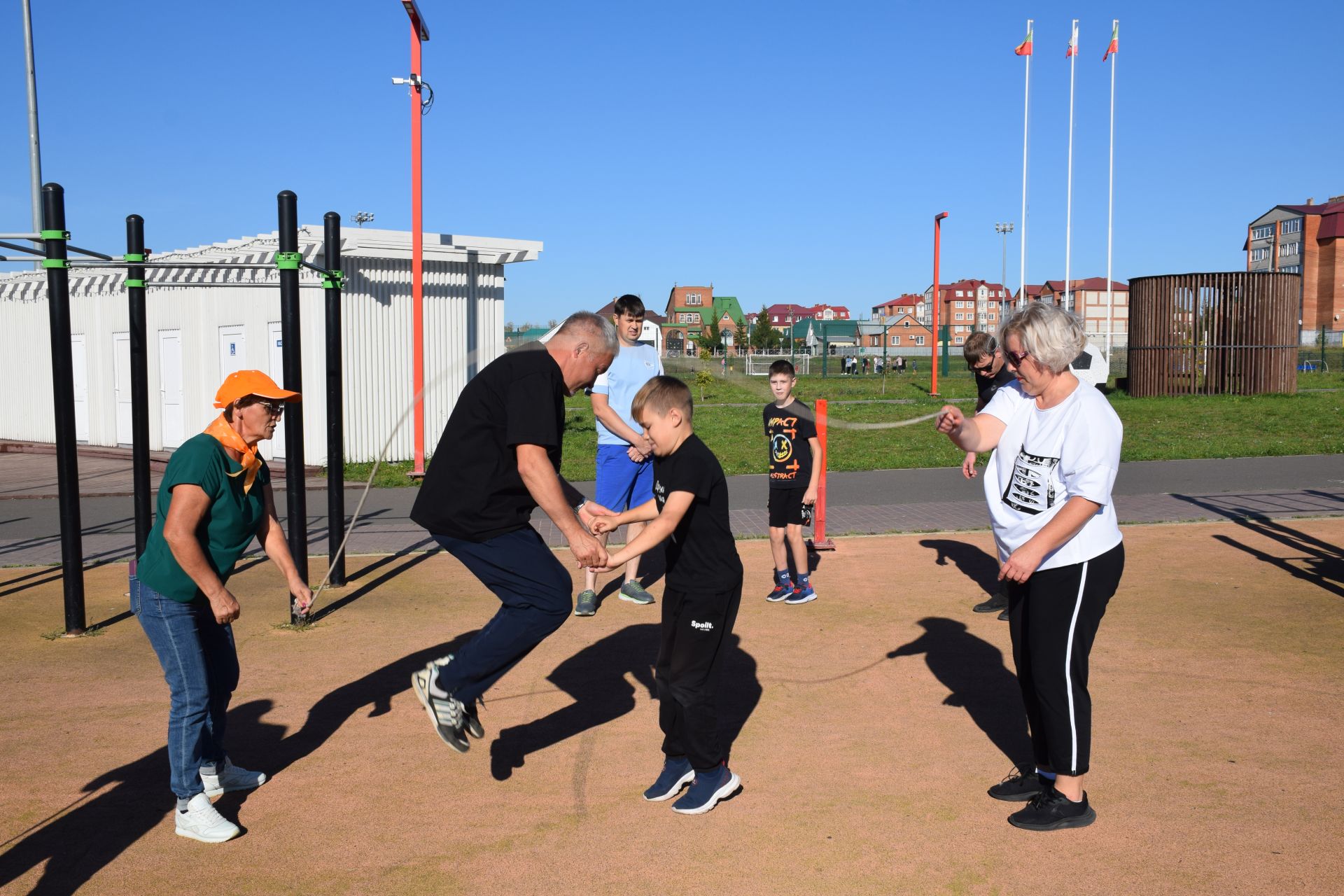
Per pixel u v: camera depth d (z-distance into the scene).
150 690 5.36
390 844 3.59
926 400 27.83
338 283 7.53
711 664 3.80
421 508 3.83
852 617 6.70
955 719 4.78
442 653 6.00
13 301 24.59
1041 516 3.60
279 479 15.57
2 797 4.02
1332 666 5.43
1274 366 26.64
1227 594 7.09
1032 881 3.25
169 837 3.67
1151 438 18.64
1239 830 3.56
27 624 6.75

....................

### PROBLEM STATEMENT
Skip the pictures and output all entries exactly.

### EXERCISE SOLUTION
Per pixel u v: camera depth d (z-distance into the scene).
150 690 5.36
390 844 3.59
926 400 27.83
338 283 7.53
711 664 3.80
421 508 3.83
852 617 6.70
955 719 4.78
442 653 6.00
13 301 24.59
1041 516 3.60
279 479 15.57
2 797 4.02
1332 666 5.43
1274 366 26.64
1227 594 7.09
1032 881 3.25
169 837 3.67
1151 438 18.64
1239 830 3.56
27 624 6.75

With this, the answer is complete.